Work to complete: In the rows below, swap each occurrence of "Home" for "Main Page" and reproduce all other text unchanged. Leave the picture lines out of the output.

Records for this exercise:
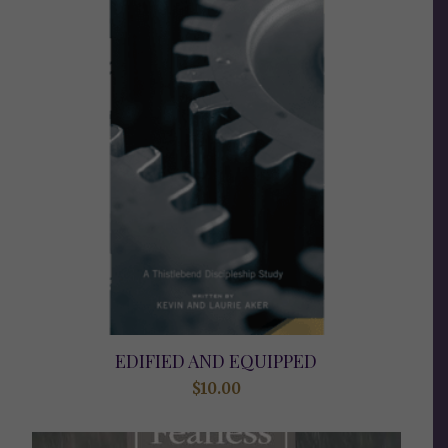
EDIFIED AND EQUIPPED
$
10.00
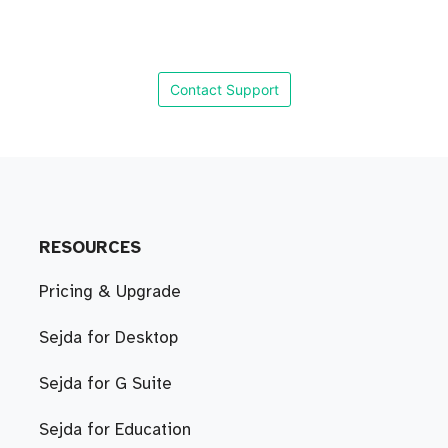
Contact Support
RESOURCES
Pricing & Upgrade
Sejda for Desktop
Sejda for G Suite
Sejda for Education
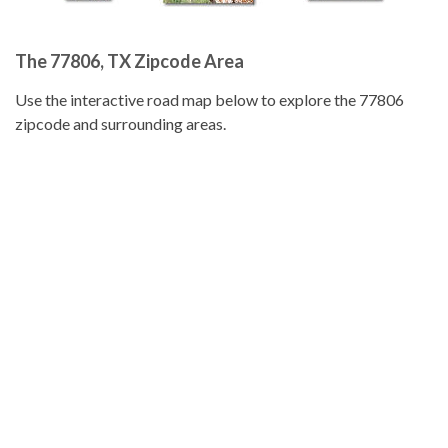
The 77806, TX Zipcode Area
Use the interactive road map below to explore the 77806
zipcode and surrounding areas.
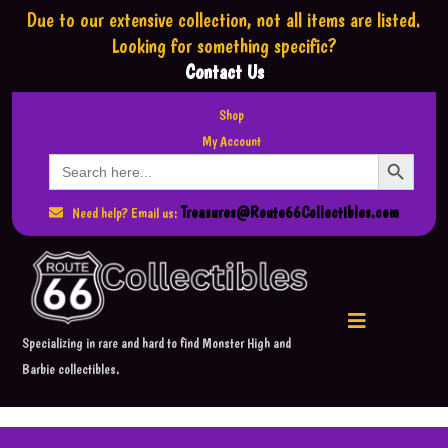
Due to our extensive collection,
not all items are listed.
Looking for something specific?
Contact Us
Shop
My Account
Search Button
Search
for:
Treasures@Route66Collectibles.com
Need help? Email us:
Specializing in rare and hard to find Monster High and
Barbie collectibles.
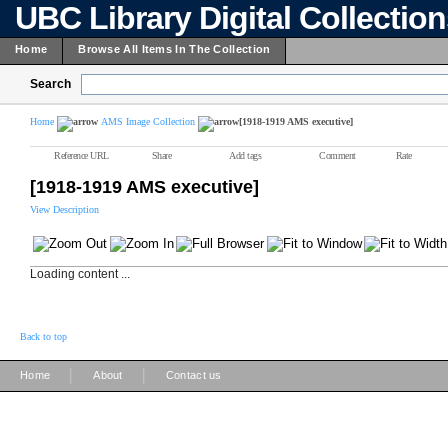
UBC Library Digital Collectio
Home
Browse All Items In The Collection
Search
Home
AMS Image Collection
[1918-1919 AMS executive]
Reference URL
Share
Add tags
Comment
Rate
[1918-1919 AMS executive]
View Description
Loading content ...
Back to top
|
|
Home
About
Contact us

Final answer:
EDIFIED AND EQUIPPED
$
10.00
Contact Support
RESOURCES
Pricing & Upgrade
Sejda for Desktop
Sejda for G Suite
Sejda for Education
The 77806, TX Zipcode Area
Use the interactive road map below to explore the 77806
zipcode and surrounding areas.
Due to our extensive collection,
not all items are listed.
Looking for something specific?
Contact Us
Shop
My Account
Search Button
Search
for:
Treasures@Route66Collectibles.com
Need help? Email us:
Specializing in rare and hard to find Monster High and
Barbie collectibles.
UBC Library Digital Collectio
Main Page
Browse All Items In The Collection
Search
Main Page
AMS Image Collection
[1918-1919 AMS executive]
Reference URL
Share
Add tags
Comment
Rate
[1918-1919 AMS executive]
View Description
Loading content ...
Back to top
|
|
Main Page
About
Contact us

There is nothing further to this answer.